Uno degli effetti più interessanti del perdurare del conflitto Kashmiri, definito dai tecnici “a bassa intensità”, è il fatto di essersi sedimentato, sotto forma di violenza organizzata permanente, come un elemento stabile della cultura locale. In certi casi tutto questo ha risvolti generativi, come nel caso dell’incredibile attività interpretativa che le persone, specie coloro i quali sono cresciuti negli anni ’90, hanno sviluppato nei confronti di quanto avviene nell’ambito della politica locale.

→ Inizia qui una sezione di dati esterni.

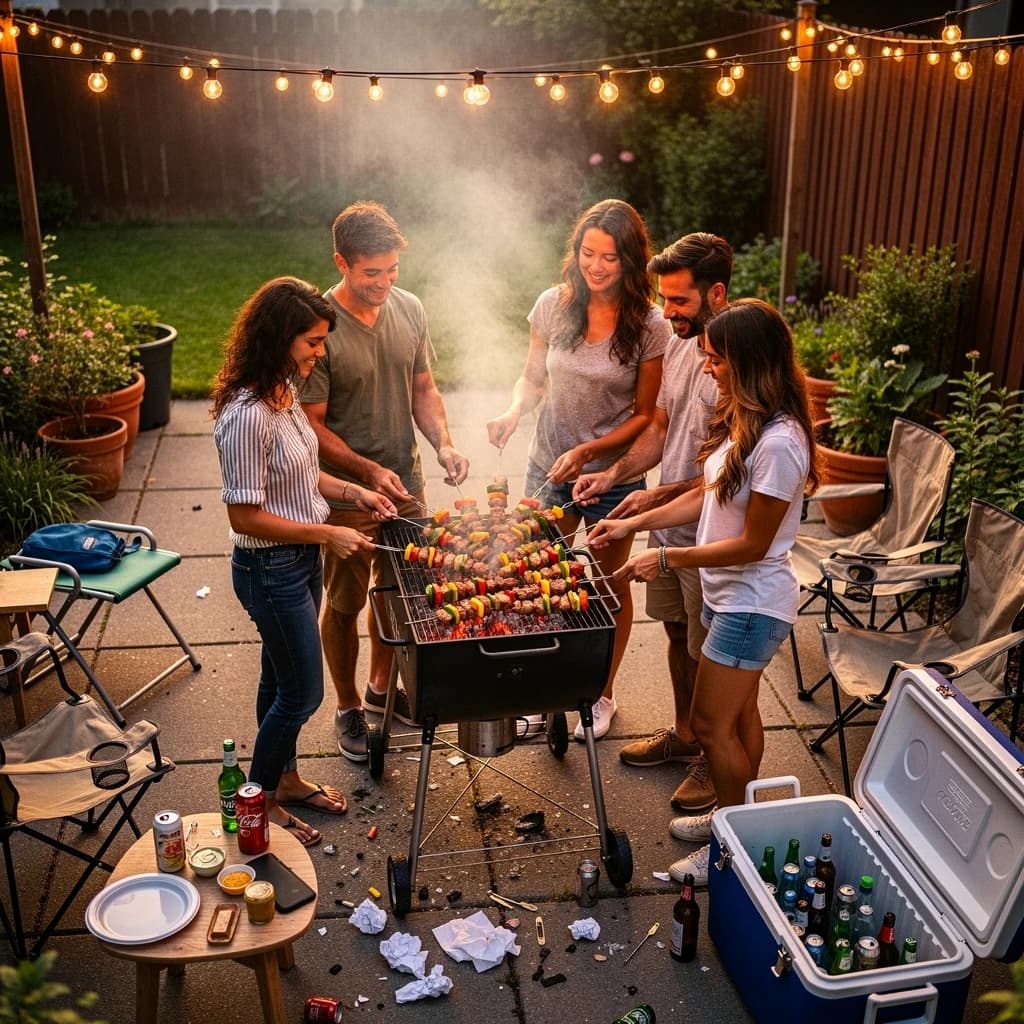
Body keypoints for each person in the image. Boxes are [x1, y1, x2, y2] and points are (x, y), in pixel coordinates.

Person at [588, 298, 820, 884]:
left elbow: (752, 544)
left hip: (752, 604)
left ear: (748, 362)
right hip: (728, 598)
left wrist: (665, 557)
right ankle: (733, 819)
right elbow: (711, 494)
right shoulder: (750, 421)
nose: (707, 367)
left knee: (711, 724)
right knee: (739, 716)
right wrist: (633, 523)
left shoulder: (781, 444)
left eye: (716, 360)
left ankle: (734, 847)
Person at [212, 277, 395, 847]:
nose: (320, 352)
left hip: (296, 563)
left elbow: (300, 476)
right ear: (279, 337)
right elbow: (244, 517)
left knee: (279, 678)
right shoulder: (247, 416)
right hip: (268, 571)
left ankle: (284, 780)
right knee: (304, 693)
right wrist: (328, 533)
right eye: (312, 342)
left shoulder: (283, 394)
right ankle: (260, 801)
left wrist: (355, 493)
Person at [486, 199, 670, 741]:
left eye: (609, 257)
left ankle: (599, 693)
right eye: (588, 253)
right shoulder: (552, 305)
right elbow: (532, 379)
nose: (596, 266)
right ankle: (540, 692)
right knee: (538, 579)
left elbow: (644, 415)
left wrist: (592, 455)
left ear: (630, 261)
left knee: (606, 586)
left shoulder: (649, 327)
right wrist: (515, 408)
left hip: (613, 477)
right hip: (549, 465)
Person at [301, 201, 470, 762]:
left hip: (405, 484)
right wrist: (366, 471)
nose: (383, 283)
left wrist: (442, 441)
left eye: (392, 270)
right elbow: (313, 428)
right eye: (371, 272)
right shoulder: (321, 326)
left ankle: (381, 690)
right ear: (342, 263)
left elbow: (424, 387)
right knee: (345, 602)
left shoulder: (410, 308)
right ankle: (349, 706)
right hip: (347, 493)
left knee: (399, 593)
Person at [573, 233, 731, 804]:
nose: (668, 313)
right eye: (665, 299)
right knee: (675, 633)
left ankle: (718, 760)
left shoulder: (734, 357)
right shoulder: (685, 344)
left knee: (716, 653)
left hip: (712, 539)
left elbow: (728, 472)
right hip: (673, 525)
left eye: (680, 301)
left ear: (715, 292)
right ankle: (687, 735)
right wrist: (617, 477)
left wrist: (653, 503)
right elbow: (661, 428)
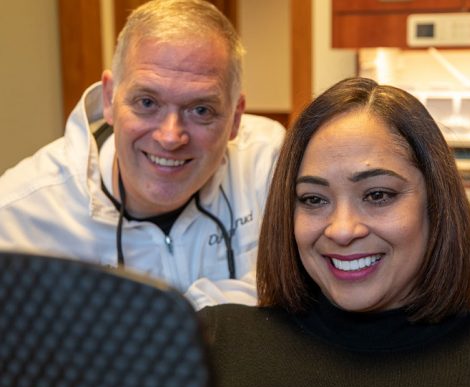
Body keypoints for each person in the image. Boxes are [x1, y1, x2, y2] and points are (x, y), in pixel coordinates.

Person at [198, 77, 470, 387]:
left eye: (378, 195)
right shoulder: (216, 342)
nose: (341, 229)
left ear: (436, 204)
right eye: (313, 199)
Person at [0, 0, 284, 309]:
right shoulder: (18, 216)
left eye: (201, 110)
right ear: (109, 98)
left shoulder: (268, 165)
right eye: (147, 102)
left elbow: (310, 289)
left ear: (235, 118)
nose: (171, 137)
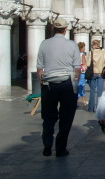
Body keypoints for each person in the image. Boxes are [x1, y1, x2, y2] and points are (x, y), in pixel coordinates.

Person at [36, 18, 80, 157]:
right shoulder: (72, 45)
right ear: (66, 29)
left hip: (49, 83)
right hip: (67, 82)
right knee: (66, 117)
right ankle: (60, 148)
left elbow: (39, 68)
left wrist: (41, 83)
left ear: (53, 28)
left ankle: (47, 144)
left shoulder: (44, 44)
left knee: (48, 116)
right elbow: (77, 68)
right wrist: (76, 83)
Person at [87, 39, 105, 112]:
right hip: (100, 73)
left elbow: (88, 64)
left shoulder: (91, 53)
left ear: (95, 45)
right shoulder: (103, 52)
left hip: (93, 73)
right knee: (100, 91)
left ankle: (91, 108)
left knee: (92, 91)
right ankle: (99, 107)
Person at [77, 42, 88, 107]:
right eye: (84, 47)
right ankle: (83, 100)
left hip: (76, 72)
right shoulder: (82, 55)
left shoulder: (75, 54)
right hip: (82, 73)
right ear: (81, 48)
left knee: (79, 87)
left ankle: (83, 100)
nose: (85, 48)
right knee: (81, 86)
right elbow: (84, 64)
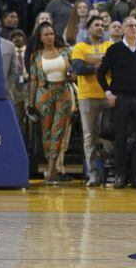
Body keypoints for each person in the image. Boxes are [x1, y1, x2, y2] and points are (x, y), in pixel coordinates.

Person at [97, 17, 136, 188]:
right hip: (120, 99)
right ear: (123, 30)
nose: (133, 28)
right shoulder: (114, 49)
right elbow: (101, 73)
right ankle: (120, 175)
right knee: (120, 139)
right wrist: (108, 92)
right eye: (129, 25)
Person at [27, 22, 74, 185]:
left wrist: (72, 73)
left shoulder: (65, 51)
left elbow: (73, 72)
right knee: (46, 133)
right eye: (46, 34)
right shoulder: (36, 55)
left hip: (63, 93)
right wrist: (31, 103)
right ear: (40, 37)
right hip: (44, 95)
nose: (49, 37)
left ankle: (52, 170)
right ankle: (50, 168)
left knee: (58, 131)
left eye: (51, 34)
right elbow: (33, 80)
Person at [69, 15, 112, 187]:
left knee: (110, 136)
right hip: (87, 96)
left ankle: (110, 173)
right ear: (88, 29)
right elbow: (78, 69)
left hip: (108, 94)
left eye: (102, 25)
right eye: (96, 25)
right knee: (90, 137)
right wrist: (100, 65)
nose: (100, 27)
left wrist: (93, 64)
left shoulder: (109, 45)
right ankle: (93, 175)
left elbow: (113, 66)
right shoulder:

Come ha scritto molti anni fa Syeda Afshana, una politologa dell’università di Srinagar, “tutti qui sembrano essersi trasformati in scienziati politici”. La cosa impressionante è che questo effetto, che può essere associato per certi versi ad uno stato paranoico, in realtà risulta anche in una profonda e diffusa conoscenza della storia, della politica e della cultura dell’area, nonché di una precisa consapevolezza del quadro geopolitico più ampio. Il risultato è che, generazione dopo generazione, dalla valle emergono sempre più giornalisti, accademici e attivisti i quali, disseminati in Europa e negli USA, fungono da lobby per la causa kashmiri. L’attività interpretativa e paranoide, fermento della speculazione politica, presenta i suoi picchi proprio a partire dalle restrizioni, quindi nei periodi di coprifuoco, quando la noia impera e le questioni politiche dominano le discussioni casalinghe e di vicinato.
Mi sembra di percepire lo stesso qui, in questi primi dieci giorni di lockdown: la vita confinata, la rarefazione di contatti e di cose da fare, la frustrazione e soprattutto la bulimia di aggiornamenti e letture sulla questione dell’epidemia, stanno catalizzando la stessa compulsione interpretativa, volta, come ogni interpretazione, ad addomesticare almeno parzialmente l’ignoto, a definirne l’origine, o ancora meglio la responsabilità (il paziente zero, i pipistrelli cinesi, i corridori-vettori, la cospirazione), a ipotizzare epiloghi, scenari apocalittici e soluzioni finali, ad individuare untori, reazioni inopportune o opportune di altri Stati e culture.
Tutto questo accompagnato da un’ansia lancinante che ci attanaglia al primo segnale di raucedine: non sarà mica colpa della passeggiata sotto casa?
NOTE
[1] Army Forces Special Power Act e Pulic Safety Act in Kashmir garantiscono la sostanziale impunità alle forze armate indiane, nonché la possibilità di detenere un sospetto fino a due anni.
[2] Esistono in realtà molti altri confini interni, e relative possibilità di contaminazione, per esempio in relazione ai mukbir, gli informatori delle agenzie militari.
[3] Di fatto in molti fanno notare come già l’attenzione per il Covid-19 sia sproporzionata rispetto a varie malattie infettive (TBC, malaria) ancora non debellate nei paesi in via di sviluppo.
[4] Scontri a fuoco costruiti ad hoc dall’esercito, con vittime civili poi indicate come guerriglieri, allo scopo di ricevere premi e promozioni.